Material for this task START

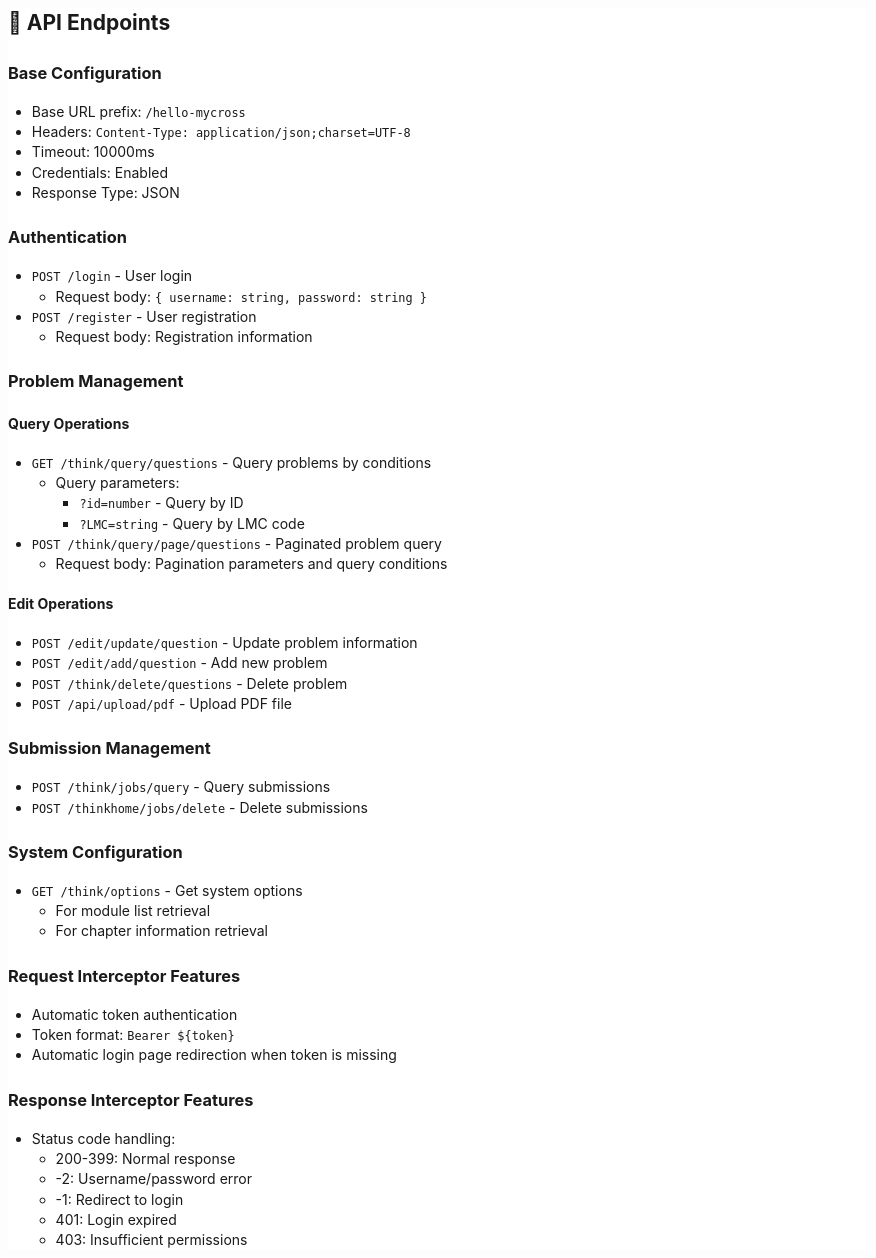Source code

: ## 🚦 API Endpoints

### Base Configuration
- Base URL prefix: `/hello-mycross`
- Headers: `Content-Type: application/json;charset=UTF-8`
- Timeout: 10000ms
- Credentials: Enabled
- Response Type: JSON

### Authentication
- `POST /login` - User login
  - Request body: `{ username: string, password: string }`
- `POST /register` - User registration
  - Request body: Registration information

### Problem Management
#### Query Operations
- `GET /think/query/questions` - Query problems by conditions
  - Query parameters:
    - `?id=number` - Query by ID
    - `?LMC=string` - Query by LMC code
- `POST /think/query/page/questions` - Paginated problem query
  - Request body: Pagination parameters and query conditions

#### Edit Operations
- `POST /edit/update/question` - Update problem information
- `POST /edit/add/question` - Add new problem
- `POST /think/delete/questions` - Delete problem
- `POST /api/upload/pdf` - Upload PDF file

### Submission Management
- `POST /think/jobs/query` - Query submissions
- `POST /thinkhome/jobs/delete` - Delete submissions

### System Configuration
- `GET /think/options` - Get system options
  - For module list retrieval
  - For chapter information retrieval

### Request Interceptor Features
- Automatic token authentication
- Token format: `Bearer ${token}`
- Automatic login page redirection when token is missing

### Response Interceptor Features
- Status code handling:
  - 200-399: Normal response
  - -2: Username/password error
  - -1: Redirect to login
  - 401: Login expired
  - 403: Insufficient permissions
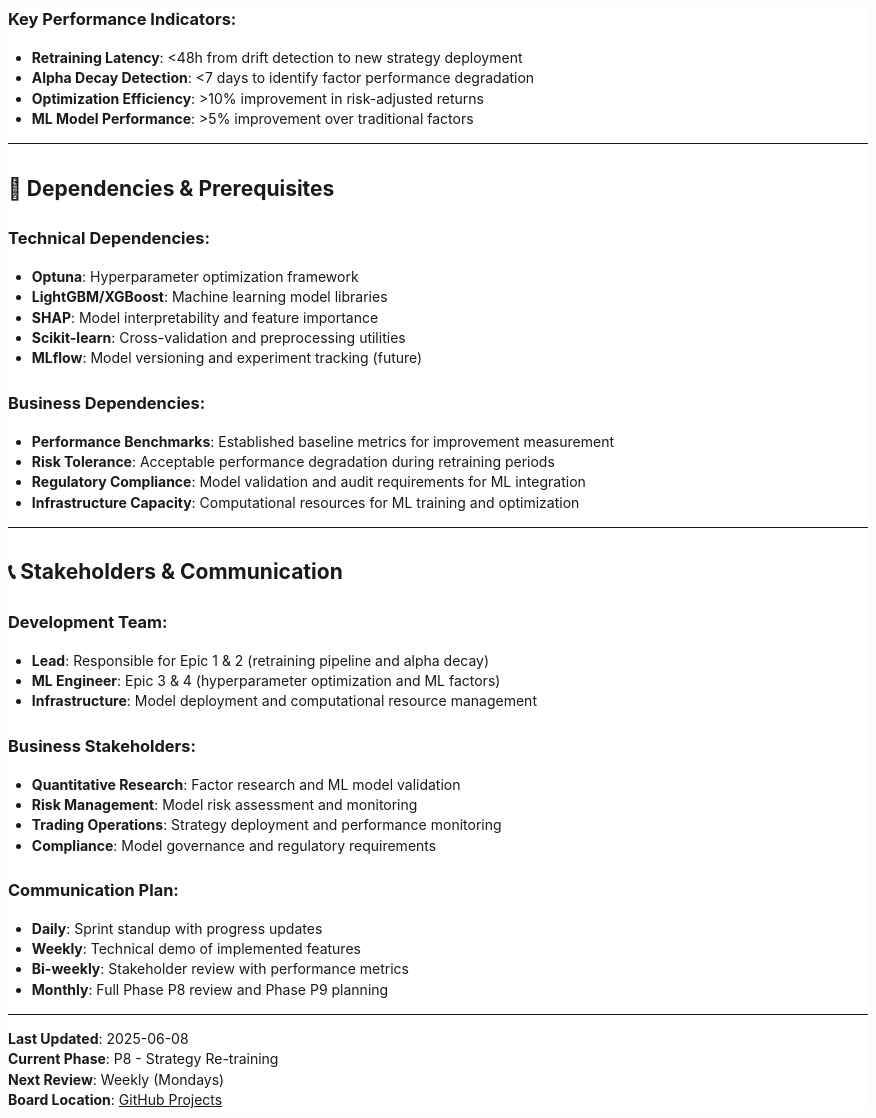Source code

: ### Key Performance Indicators:
- **Retraining Latency**: <48h from drift detection to new strategy deployment
- **Alpha Decay Detection**: <7 days to identify factor performance degradation
- **Optimization Efficiency**: >10% improvement in risk-adjusted returns
- **ML Model Performance**: >5% improvement over traditional factors

---

## 🔗 Dependencies & Prerequisites

### Technical Dependencies:
- **Optuna**: Hyperparameter optimization framework
- **LightGBM/XGBoost**: Machine learning model libraries  
- **SHAP**: Model interpretability and feature importance
- **Scikit-learn**: Cross-validation and preprocessing utilities
- **MLflow**: Model versioning and experiment tracking (future)

### Business Dependencies:
- **Performance Benchmarks**: Established baseline metrics for improvement measurement
- **Risk Tolerance**: Acceptable performance degradation during retraining periods
- **Regulatory Compliance**: Model validation and audit requirements for ML integration
- **Infrastructure Capacity**: Computational resources for ML training and optimization

---

## 📞 Stakeholders & Communication

### Development Team:
- **Lead**: Responsible for Epic 1 & 2 (retraining pipeline and alpha decay)
- **ML Engineer**: Epic 3 & 4 (hyperparameter optimization and ML factors)
- **Infrastructure**: Model deployment and computational resource management

### Business Stakeholders:
- **Quantitative Research**: Factor research and ML model validation
- **Risk Management**: Model risk assessment and monitoring
- **Trading Operations**: Strategy deployment and performance monitoring
- **Compliance**: Model governance and regulatory requirements

### Communication Plan:
- **Daily**: Sprint standup with progress updates
- **Weekly**: Technical demo of implemented features
- **Bi-weekly**: Stakeholder review with performance metrics
- **Monthly**: Full Phase P8 review and Phase P9 planning

---

**Last Updated**: 2025-06-08  
**Current Phase**: P8 - Strategy Re-training  
**Next Review**: Weekly (Mondays)  
**Board Location**: [GitHub Projects](https://github.com/anthropics/mech-exo/projects)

Material for this task END

→ **Work to be completed**
Please update the items above by replacing every "Epic" with "Milestone" and keeping everything else the same, and leave the pictures out of your answer.

→ **Written response**
Source code

: ## 🚦 API Endpoints

### Base Configuration
- Base URL prefix: `/hello-mycross`
- Headers: `Content-Type: application/json;charset=UTF-8`
- Timeout: 10000ms
- Credentials: Enabled
- Response Type: JSON

### Authentication
- `POST /login` - User login
  - Request body: `{ username: string, password: string }`
- `POST /register` - User registration
  - Request body: Registration information

### Problem Management
#### Query Operations
- `GET /think/query/questions` - Query problems by conditions
  - Query parameters:
    - `?id=number` - Query by ID
    - `?LMC=string` - Query by LMC code
- `POST /think/query/page/questions` - Paginated problem query
  - Request body: Pagination parameters and query conditions

#### Edit Operations
- `POST /edit/update/question` - Update problem information
- `POST /edit/add/question` - Add new problem
- `POST /think/delete/questions` - Delete problem
- `POST /api/upload/pdf` - Upload PDF file

### Submission Management
- `POST /think/jobs/query` - Query submissions
- `POST /thinkhome/jobs/delete` - Delete submissions

### System Configuration
- `GET /think/options` - Get system options
  - For module list retrieval
  - For chapter information retrieval

### Request Interceptor Features
- Automatic token authentication
- Token format: `Bearer ${token}`
- Automatic login page redirection when token is missing

### Response Interceptor Features
- Status code handling:
  - 200-399: Normal response
  - -2: Username/password error
  - -1: Redirect to login
  - 401: Login expired
  - 403: Insufficient permissions
Source code

: ### Key Performance Indicators:
- **Retraining Latency**: <48h from drift detection to new strategy deployment
- **Alpha Decay Detection**: <7 days to identify factor performance degradation
- **Optimization Efficiency**: >10% improvement in risk-adjusted returns
- **ML Model Performance**: >5% improvement over traditional factors

---

## 🔗 Dependencies & Prerequisites

### Technical Dependencies:
- **Optuna**: Hyperparameter optimization framework
- **LightGBM/XGBoost**: Machine learning model libraries  
- **SHAP**: Model interpretability and feature importance
- **Scikit-learn**: Cross-validation and preprocessing utilities
- **MLflow**: Model versioning and experiment tracking (future)

### Business Dependencies:
- **Performance Benchmarks**: Established baseline metrics for improvement measurement
- **Risk Tolerance**: Acceptable performance degradation during retraining periods
- **Regulatory Compliance**: Model validation and audit requirements for ML integration
- **Infrastructure Capacity**: Computational resources for ML training and optimization

---

## 📞 Stakeholders & Communication

### Development Team:
- **Lead**: Responsible for Milestone 1 & 2 (retraining pipeline and alpha decay)
- **ML Engineer**: Milestone 3 & 4 (hyperparameter optimization and ML factors)
- **Infrastructure**: Model deployment and computational resource management

### Business Stakeholders:
- **Quantitative Research**: Factor research and ML model validation
- **Risk Management**: Model risk assessment and monitoring
- **Trading Operations**: Strategy deployment and performance monitoring
- **Compliance**: Model governance and regulatory requirements

### Communication Plan:
- **Daily**: Sprint standup with progress updates
- **Weekly**: Technical demo of implemented features
- **Bi-weekly**: Stakeholder review with performance metrics
- **Monthly**: Full Phase P8 review and Phase P9 planning

---

**Last Updated**: 2025-06-08  
**Current Phase**: P8 - Strategy Re-training  
**Next Review**: Weekly (Mondays)  
**Board Location**: [GitHub Projects](https://github.com/anthropics/mech-exo/projects)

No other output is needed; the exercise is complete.